Segment Start: EXTRACT

# Fastest way to convert TIVO file to DVD w/ Mac Pro



## DougieBaby99 (May 11, 2009)

Hello, I'm new here and I'm looking for a little help. I want to convert a Tivo show which is in HD to a DVD using a brand new Mac Pro 8 core. I have Toast 9 Titanium for Mac which I used for a few shows, but I have one 18GB tivo file that is giving me problems. Every time I used Toast 9 to encode to DVD, Toast crashes at the 4% or 5% point. I also want to find a faster solution than Toast. The core utilization in Toast seems rather poor. Using the Activity Monitor utility, the highest CPU utilization that toast is using is 400%. My 8 core Mac Pro has 16 virtual cores (Nehlem Hyper Threading) and applications that are optimized for multicore will show up to 1600% core utilization. 

I just installed Win XP sp3 with bootcamp and I'm going to see if Roxio Creator 2009 will do any better in windows with this problem file, and see if other Tivo files convert faster in the windows environment. 

Speed is a BIG factor, more so than picture quality. I need to convert many large tivo files (15GB to 20GB) which are recorded from the Speed HD channel. Using Toast 9 in the Mac OSx environment, the encoding process takes a long time, 6 to 8 hours or so. I'm hoping there's a solution to harness the power of this Dual Xeon Mac to speed up the encode. Thanks for the help.

-Dougie


----------



## Frank Furter (Mar 28, 2006)

Tagging along. Similar needs here too.


----------



## DougieBaby99 (May 11, 2009)

Segment End: EXTRACT
Segment Start: RECORD SET

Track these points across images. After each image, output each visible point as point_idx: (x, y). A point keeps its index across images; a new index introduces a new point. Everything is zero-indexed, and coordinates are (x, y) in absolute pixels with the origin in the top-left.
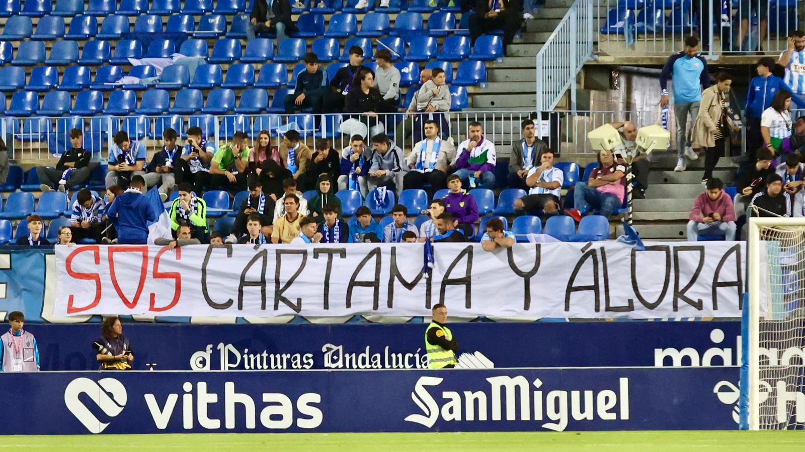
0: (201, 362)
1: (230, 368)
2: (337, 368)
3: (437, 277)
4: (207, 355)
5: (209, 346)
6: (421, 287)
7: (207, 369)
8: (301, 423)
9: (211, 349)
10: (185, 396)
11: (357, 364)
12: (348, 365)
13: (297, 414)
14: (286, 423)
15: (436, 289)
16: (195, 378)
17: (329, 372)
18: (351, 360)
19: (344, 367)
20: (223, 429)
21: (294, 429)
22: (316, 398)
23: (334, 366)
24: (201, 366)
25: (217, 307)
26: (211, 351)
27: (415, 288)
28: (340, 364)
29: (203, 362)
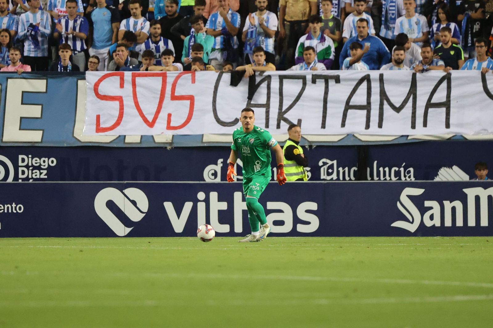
0: (213, 174)
1: (238, 180)
2: (332, 179)
3: (422, 102)
4: (218, 168)
5: (220, 161)
6: (408, 109)
7: (218, 180)
8: (301, 228)
9: (222, 162)
10: (199, 204)
11: (349, 176)
12: (341, 178)
14: (287, 228)
15: (420, 112)
16: (208, 188)
17: (325, 184)
18: (344, 173)
19: (338, 179)
20: (232, 233)
21: (294, 233)
22: (313, 206)
23: (329, 178)
24: (213, 177)
25: (226, 124)
26: (222, 165)
27: (403, 111)
28: (334, 176)
29: (215, 174)
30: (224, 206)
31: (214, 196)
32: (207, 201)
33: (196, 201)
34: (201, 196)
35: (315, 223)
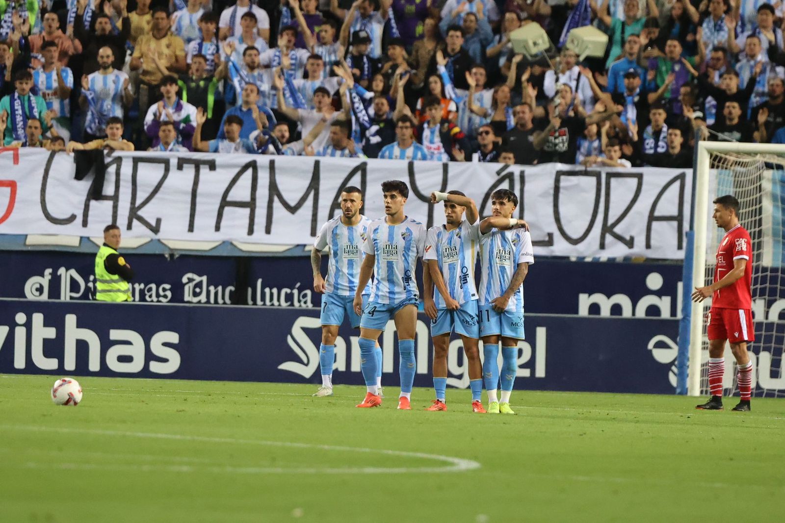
0: (37, 290)
1: (71, 298)
2: (199, 302)
3: (326, 201)
4: (45, 281)
5: (48, 271)
6: (306, 209)
7: (45, 297)
8: (155, 367)
9: (50, 274)
10: (18, 329)
11: (223, 298)
12: (212, 300)
13: (150, 356)
14: (137, 366)
15: (323, 214)
16: (30, 308)
17: (189, 308)
18: (216, 294)
19: (208, 302)
20: (61, 371)
21: (145, 373)
22: (173, 337)
23: (195, 300)
24: (37, 293)
25: (58, 222)
26: (50, 277)
27: (300, 212)
28: (203, 298)
29: (40, 290)
30: (51, 333)
31: (38, 318)
32: (28, 325)
33: (13, 325)
34: (21, 318)
35: (174, 361)
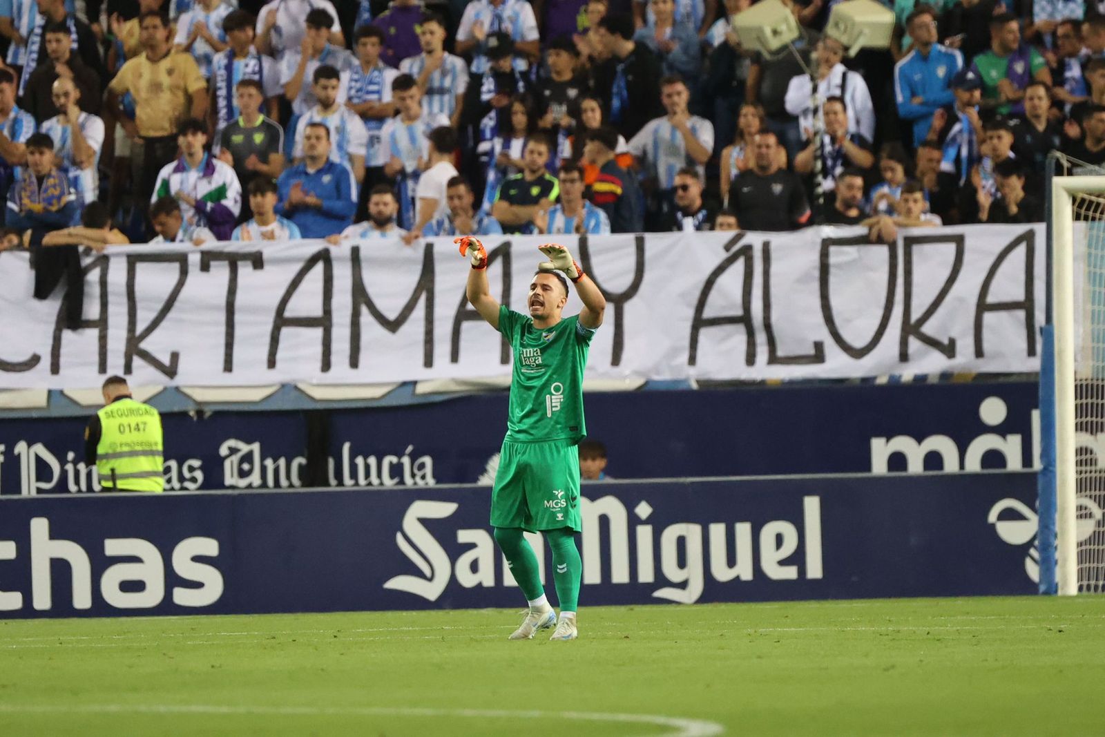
1: (39, 490)
2: (250, 486)
3: (446, 309)
6: (415, 325)
8: (182, 597)
9: (2, 454)
11: (288, 477)
12: (270, 482)
13: (172, 580)
14: (152, 596)
15: (443, 330)
17: (235, 496)
18: (276, 471)
19: (264, 485)
20: (28, 611)
21: (167, 607)
22: (210, 547)
23: (243, 483)
25: (9, 367)
27: (405, 328)
28: (255, 479)
35: (213, 585)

Segment End: RECORD SET

◆ **ASSIGNMENT**: From the forum thread on converting TiVo files to DVD, extract the passage starting with "Speed is a BIG" and going on through "for the help.", copied word for word.

◆ **WRITTEN ANSWER**:
Speed is a BIG factor, more so than picture quality. I need to convert many large tivo files (15GB to 20GB) which are recorded from the Speed HD channel. Using Toast 9 in the Mac OSx environment, the encoding process takes a long time, 6 to 8 hours or so. I'm hoping there's a solution to harness the power of this Dual Xeon Mac to speed up the encode. Thanks for the help.